Vector Inference: Easy inference on Slurm clusters¶

This repository provides an easy-to-use solution to run inference servers on Slurm-managed computing clusters using vLLM. This package runs natively on the Vector Institute cluster environment. To adapt to other environments, follow the instructions in Installation.

NOTE: Supported models on Killarney are tracked here

Installation¶

If you are using the Vector cluster environment, and you don't need any customization to the inference server environment, run the following to install package:

pip install vec-inf

Otherwise, we recommend using the provided Dockerfile to set up your own environment with the package. The latest image has vLLM version 0.10.1.1.

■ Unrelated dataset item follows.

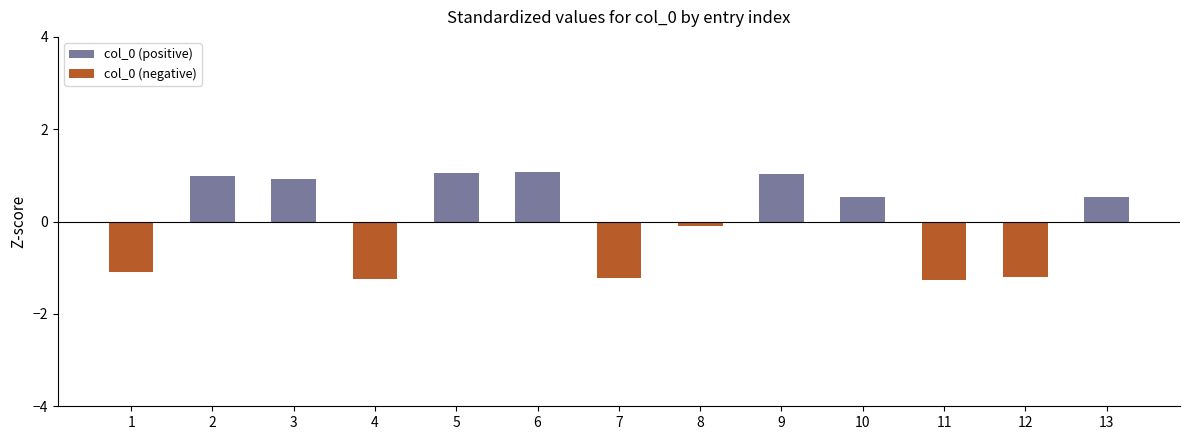

Is it true that the value at 7 is -0.6?

False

If you'd like to use vec-inf on your own Slurm cluster, you would need to update the configuration files, there are 3 ways to do it: * Clone the repository and update the environment.yaml and the models.yaml file in vec_inf/config, then install from source by running pip install .. * The package would try to look for cached configuration files in your environment before using the default configuration. The default cached configuration directory path points to /model-weights/vec-inf-shared, you would need to create an environment.yaml and a models.yaml following the format of these files in vec_inf/config. * The package would also look for an enviroment variable VEC_INF_CONFIG_DIR. You can put your environment.yaml and models.yaml in a directory of your choice and set the enviroment variable VEC_INF_CONFIG_DIR to point to that location.